La Corte deve osservare, in consonanza con questo rilievo, che il ricorso del C. si risolve inammissibilmente in una critica generica, mirante ad una rivisitazione delle circostanze di fatto, che è preclusa alla Corte di legittimità. Esso richiama genericamente (violando il principio di autosufficienza, omettendo cioè di riportare i passi della relazione asseritamente malvalutati dal giudice di merito) la consulenza tecnica, per confutare le valutazioni del tribunale. In proposito però non offre elementi per inficiare, nei limiti consentiti in questa sede, la tesi fatta propria dal tribunale sulla scorta della ctu, tesi che non presenta vizi logici o carenze, alla quale invano parte opponente contrappone la propria lettura delle risultanze di perizia.

Va pertanto ricordato ancora una volta che i vizi della motivazione non possono consistere nella difformità dell’apprezzamento dei fatti e delle prove dato dal giudice del merito rispetto a quello preteso dalla parte, spettando solo a detto giudice individuare le fonti del proprio convincimento, valutare le prove, controllarne l’attendibilità’ e la concludenza, scegliere tra le risultanze istruttorie quelle ritenute idonee a dimostrare i fatti in discussione, dare prevalenza all’uno o all’altro mezzo di prova, salvo i casi tassativamente previsti dalla legge in cui un valore legale è assegnato alla prova (Cass 6064/08; 18709/07).

Resta da ribadire che non emergono per tal via profili di erroneità nell’inquadramento giuridico della fattispecie, posto che il tribunale, alla luce dei presupposti di fatto esposti, rimasti confermati dalle deduzioni delle parti, ha correttamente fatto applicazione dell’art 1120 c.c., deducendo dall’impossibilità di un pari uso della cosa comune, l’illegittimità della modifica apportata dal ricorrente.

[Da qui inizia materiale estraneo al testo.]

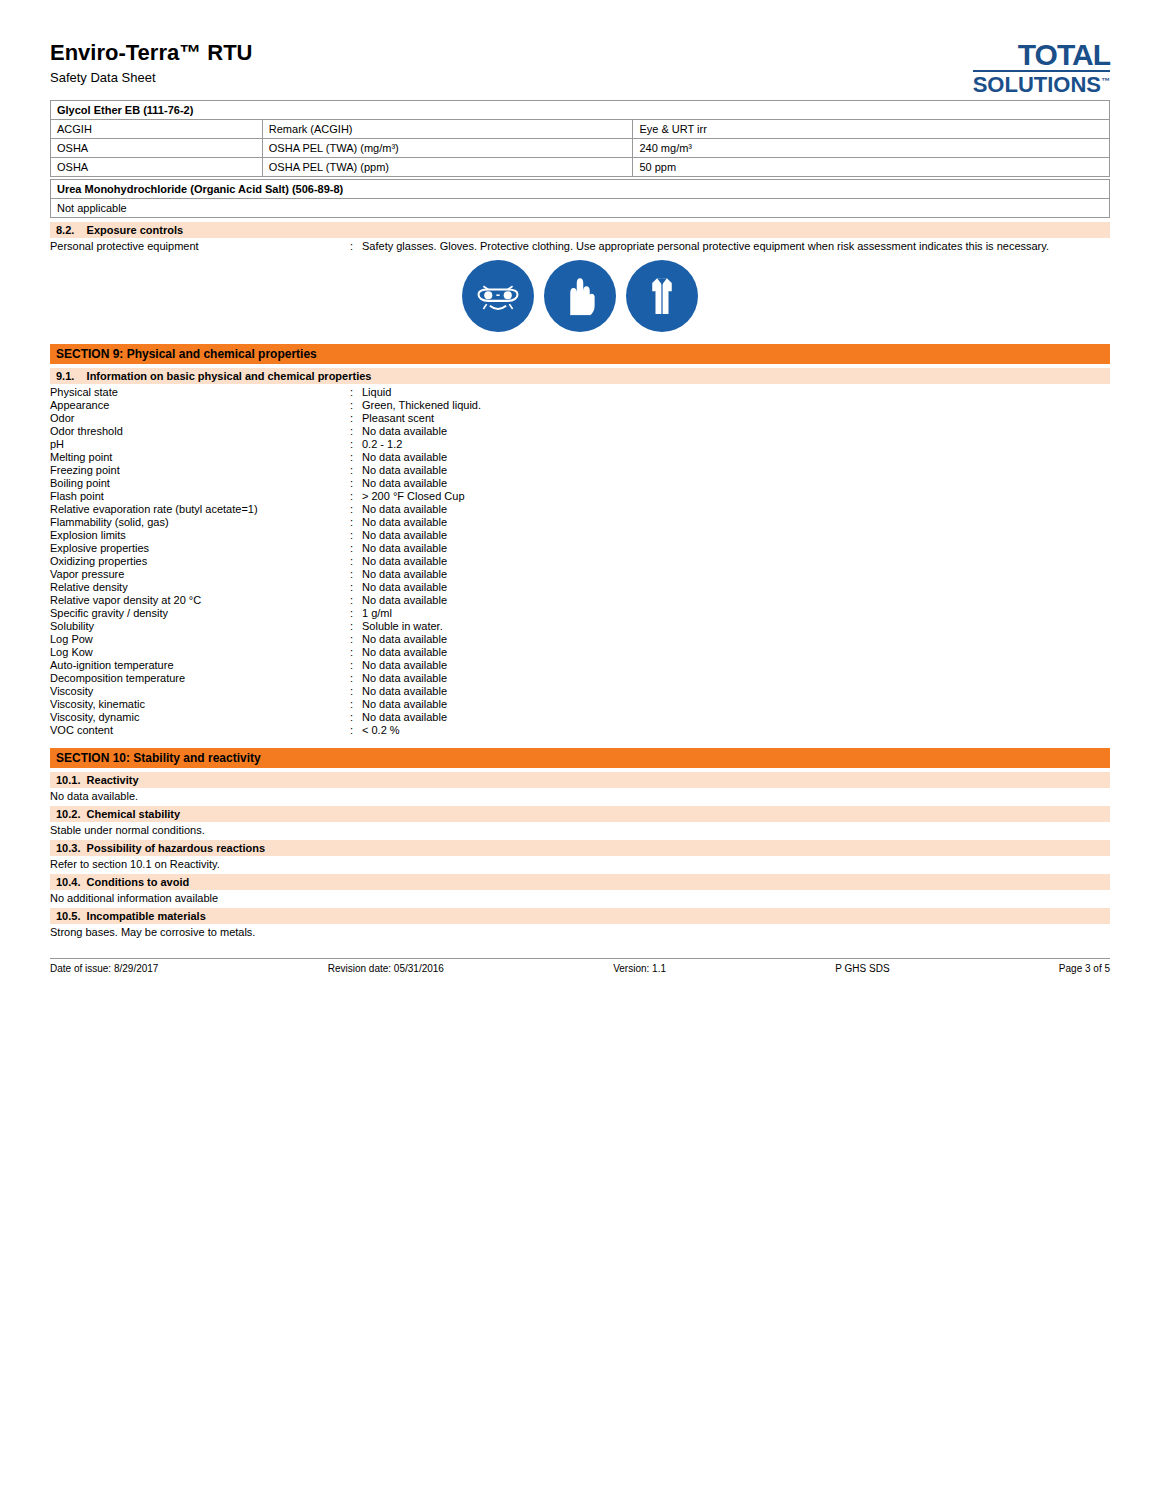Enviro-Terra™ RTU
Safety Data Sheet
TOTAL
SOLUTIONS™
| Glycol Ether EB (111-76-2) |
| --- |
| ACGIH | Remark (ACGIH) | Eye & URT irr |
| OSHA | OSHA PEL (TWA) (mg/m³) | 240 mg/m³ |
| OSHA | OSHA PEL (TWA) (ppm) | 50 ppm |
| Urea Monohydrochloride (Organic Acid Salt) (506-89-8) |
| --- |
| Not applicable |
8.2. Exposure controls
Personal protective equipment
:
Safety glasses. Gloves. Protective clothing. Use appropriate personal protective equipment when risk assessment indicates this is necessary.
SECTION 9: Physical and chemical properties
9.1. Information on basic physical and chemical properties
Physical state
:
Liquid
Appearance
:
Green, Thickened liquid.
Odor
:
Pleasant scent
Odor threshold
:
No data available
pH
:
0.2 - 1.2
Melting point
:
No data available
Freezing point
:
No data available
Boiling point
:
No data available
Flash point
:
> 200 °F Closed Cup
Relative evaporation rate (butyl acetate=1)
:
No data available
Flammability (solid, gas)
:
No data available
Explosion limits
:
No data available
Explosive properties
:
No data available
Oxidizing properties
:
No data available
Vapor pressure
:
No data available
Relative density
:
No data available
Relative vapor density at 20 °C
:
No data available
Specific gravity / density
:
1 g/ml
Solubility
:
Soluble in water.
Log Pow
:
No data available
Log Kow
:
No data available
Auto-ignition temperature
:
No data available
Decomposition temperature
:
No data available
Viscosity
:
No data available
Viscosity, kinematic
:
No data available
Viscosity, dynamic
:
No data available
VOC content
:
< 0.2 %
SECTION 10: Stability and reactivity
10.1. Reactivity
No data available.
10.2. Chemical stability
Stable under normal conditions.
10.3. Possibility of hazardous reactions
Refer to section 10.1 on Reactivity.
10.4. Conditions to avoid
No additional information available
10.5. Incompatible materials
Strong bases. May be corrosive to metals.
Date of issue: 8/29/2017 Revision date: 05/31/2016 Version: 1.1 P GHS SDS Page 3 of 5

Discende da quanto esposto il rigetto del ricorso e la condanna alla refusione delle spese di lite, liquidate in dispositivo.

P.Q.M.

La Corte rigetta il ricorso.

Condanna parte ricorrente alla refusione delle spese di lite liquidate in Euro 1.200,00 per onorari, 200,00 per esborsi, oltre accessori di legge.

Così deciso in Roma, nella Camera di consiglio della seconda sezione civile, il 14 aprile 2011.